* **EXERCISE PROMPT**
Please copy every line of the records below, character for character.

*** Opening of DATASET RECORDS ***

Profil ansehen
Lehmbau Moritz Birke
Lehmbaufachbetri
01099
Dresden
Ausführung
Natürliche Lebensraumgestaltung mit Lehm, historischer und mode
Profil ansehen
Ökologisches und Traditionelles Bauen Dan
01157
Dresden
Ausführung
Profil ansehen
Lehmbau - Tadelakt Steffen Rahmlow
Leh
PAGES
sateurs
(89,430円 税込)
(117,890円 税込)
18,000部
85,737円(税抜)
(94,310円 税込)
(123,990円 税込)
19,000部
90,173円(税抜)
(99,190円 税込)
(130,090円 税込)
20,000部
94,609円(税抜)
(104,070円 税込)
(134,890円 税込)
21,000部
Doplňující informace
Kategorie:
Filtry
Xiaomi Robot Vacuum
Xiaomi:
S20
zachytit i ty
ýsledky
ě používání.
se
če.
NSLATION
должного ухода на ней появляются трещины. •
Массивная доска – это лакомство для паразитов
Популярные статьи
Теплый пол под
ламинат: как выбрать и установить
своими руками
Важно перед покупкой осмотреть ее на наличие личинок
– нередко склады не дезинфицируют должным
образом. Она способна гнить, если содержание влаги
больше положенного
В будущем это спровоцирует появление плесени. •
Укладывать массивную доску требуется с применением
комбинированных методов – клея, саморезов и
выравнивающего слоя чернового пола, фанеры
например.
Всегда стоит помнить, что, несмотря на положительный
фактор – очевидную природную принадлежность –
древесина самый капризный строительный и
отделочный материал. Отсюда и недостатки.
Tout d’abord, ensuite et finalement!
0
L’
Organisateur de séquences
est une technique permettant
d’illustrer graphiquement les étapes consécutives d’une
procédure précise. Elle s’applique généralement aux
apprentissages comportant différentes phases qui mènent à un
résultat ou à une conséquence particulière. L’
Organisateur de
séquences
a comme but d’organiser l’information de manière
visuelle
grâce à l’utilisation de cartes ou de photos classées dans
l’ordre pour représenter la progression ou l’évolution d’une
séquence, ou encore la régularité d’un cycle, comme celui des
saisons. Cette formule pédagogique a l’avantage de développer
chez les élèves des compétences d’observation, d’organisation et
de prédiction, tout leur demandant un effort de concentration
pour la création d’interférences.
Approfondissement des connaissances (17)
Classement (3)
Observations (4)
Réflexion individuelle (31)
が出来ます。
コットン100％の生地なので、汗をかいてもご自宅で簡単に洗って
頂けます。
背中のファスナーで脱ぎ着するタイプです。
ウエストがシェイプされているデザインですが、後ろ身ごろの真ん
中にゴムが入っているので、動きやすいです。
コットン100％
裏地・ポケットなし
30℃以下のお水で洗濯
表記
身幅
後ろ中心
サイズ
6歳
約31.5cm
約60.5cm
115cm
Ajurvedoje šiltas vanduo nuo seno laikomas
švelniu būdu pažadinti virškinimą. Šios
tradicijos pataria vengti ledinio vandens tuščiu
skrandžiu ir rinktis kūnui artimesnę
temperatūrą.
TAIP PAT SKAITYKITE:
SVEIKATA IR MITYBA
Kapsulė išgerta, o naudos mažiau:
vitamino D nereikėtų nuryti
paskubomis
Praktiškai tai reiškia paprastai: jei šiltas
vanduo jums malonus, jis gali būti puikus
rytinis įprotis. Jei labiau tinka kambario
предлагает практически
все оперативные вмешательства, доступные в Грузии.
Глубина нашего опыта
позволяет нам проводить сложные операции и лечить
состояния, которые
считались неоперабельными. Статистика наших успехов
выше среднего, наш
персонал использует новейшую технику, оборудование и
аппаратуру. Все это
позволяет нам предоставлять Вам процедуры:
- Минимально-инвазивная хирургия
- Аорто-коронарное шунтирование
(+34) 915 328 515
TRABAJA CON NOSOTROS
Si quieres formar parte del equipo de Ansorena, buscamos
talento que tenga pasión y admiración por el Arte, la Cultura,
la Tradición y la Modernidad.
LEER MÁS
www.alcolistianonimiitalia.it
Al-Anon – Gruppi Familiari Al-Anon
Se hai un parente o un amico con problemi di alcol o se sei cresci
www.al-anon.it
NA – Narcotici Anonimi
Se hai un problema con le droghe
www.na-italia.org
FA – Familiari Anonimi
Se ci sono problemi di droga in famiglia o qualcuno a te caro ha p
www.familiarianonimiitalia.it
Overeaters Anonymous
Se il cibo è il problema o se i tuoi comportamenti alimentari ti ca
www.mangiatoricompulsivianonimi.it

*** Close of DATASET RECORDS ***

* **WRITTEN RESPONSE**
Profil ansehen
Lehmbau Moritz Birke
Lehmbaufachbetri
01099
Dresden
Ausführung
Natürliche Lebensraumgestaltung mit Lehm, historischer und mode
Profil ansehen
Ökologisches und Traditionelles Bauen Dan
01157
Dresden
Ausführung
Profil ansehen
Lehmbau - Tadelakt Steffen Rahmlow
Leh
PAGES
sateurs
(89,430円 税込)
(117,890円 税込)
18,000部
85,737円(税抜)
(94,310円 税込)
(123,990円 税込)
19,000部
90,173円(税抜)
(99,190円 税込)
(130,090円 税込)
20,000部
94,609円(税抜)
(104,070円 税込)
(134,890円 税込)
21,000部
Doplňující informace
Kategorie:
Filtry
Xiaomi Robot Vacuum
Xiaomi:
S20
zachytit i ty
ýsledky
ě používání.
se
če.
NSLATION
должного ухода на ней появляются трещины. •
Массивная доска – это лакомство для паразитов
Популярные статьи
Теплый пол под
ламинат: как выбрать и установить
своими руками
Важно перед покупкой осмотреть ее на наличие личинок
– нередко склады не дезинфицируют должным
образом. Она способна гнить, если содержание влаги
больше положенного
В будущем это спровоцирует появление плесени. •
Укладывать массивную доску требуется с применением
комбинированных методов – клея, саморезов и
выравнивающего слоя чернового пола, фанеры
например.
Всегда стоит помнить, что, несмотря на положительный
фактор – очевидную природную принадлежность –
древесина самый капризный строительный и
отделочный материал. Отсюда и недостатки.
Tout d’abord, ensuite et finalement!
0
L’
Organisateur de séquences
est une technique permettant
d’illustrer graphiquement les étapes consécutives d’une
procédure précise. Elle s’applique généralement aux
apprentissages comportant différentes phases qui mènent à un
résultat ou à une conséquence particulière. L’
Organisateur de
séquences
a comme but d’organiser l’information de manière
visuelle
grâce à l’utilisation de cartes ou de photos classées dans
l’ordre pour représenter la progression ou l’évolution d’une
séquence, ou encore la régularité d’un cycle, comme celui des
saisons. Cette formule pédagogique a l’avantage de développer
chez les élèves des compétences d’observation, d’organisation et
de prédiction, tout leur demandant un effort de concentration
pour la création d’interférences.
Approfondissement des connaissances (17)
Classement (3)
Observations (4)
Réflexion individuelle (31)
が出来ます。
コットン100％の生地なので、汗をかいてもご自宅で簡単に洗って
頂けます。
背中のファスナーで脱ぎ着するタイプです。
ウエストがシェイプされているデザインですが、後ろ身ごろの真ん
中にゴムが入っているので、動きやすいです。
コットン100％
裏地・ポケットなし
30℃以下のお水で洗濯
表記
身幅
後ろ中心
サイズ
6歳
約31.5cm
約60.5cm
115cm
Ajurvedoje šiltas vanduo nuo seno laikomas
švelniu būdu pažadinti virškinimą. Šios
tradicijos pataria vengti ledinio vandens tuščiu
skrandžiu ir rinktis kūnui artimesnę
temperatūrą.
TAIP PAT SKAITYKITE:
SVEIKATA IR MITYBA
Kapsulė išgerta, o naudos mažiau:
vitamino D nereikėtų nuryti
paskubomis
Praktiškai tai reiškia paprastai: jei šiltas
vanduo jums malonus, jis gali būti puikus
rytinis įprotis. Jei labiau tinka kambario
предлагает практически
все оперативные вмешательства, доступные в Грузии.
Глубина нашего опыта
позволяет нам проводить сложные операции и лечить
состояния, которые
считались неоперабельными. Статистика наших успехов
выше среднего, наш
персонал использует новейшую технику, оборудование и
аппаратуру. Все это
позволяет нам предоставлять Вам процедуры:
- Минимально-инвазивная хирургия
- Аорто-коронарное шунтирование
(+34) 915 328 515
TRABAJA CON NOSOTROS
Si quieres formar parte del equipo de Ansorena, buscamos
talento que tenga pasión y admiración por el Arte, la Cultura,
la Tradición y la Modernidad.
LEER MÁS
www.alcolistianonimiitalia.it
Al-Anon – Gruppi Familiari Al-Anon
Se hai un parente o un amico con problemi di alcol o se sei cresci
www.al-anon.it
NA – Narcotici Anonimi
Se hai un problema con le droghe
www.na-italia.org
FA – Familiari Anonimi
Se ci sono problemi di droga in famiglia o qualcuno a te caro ha p
www.familiarianonimiitalia.it
Overeaters Anonymous
Se il cibo è il problema o se i tuoi comportamenti alimentari ti ca
www.mangiatoricompulsivianonimi.it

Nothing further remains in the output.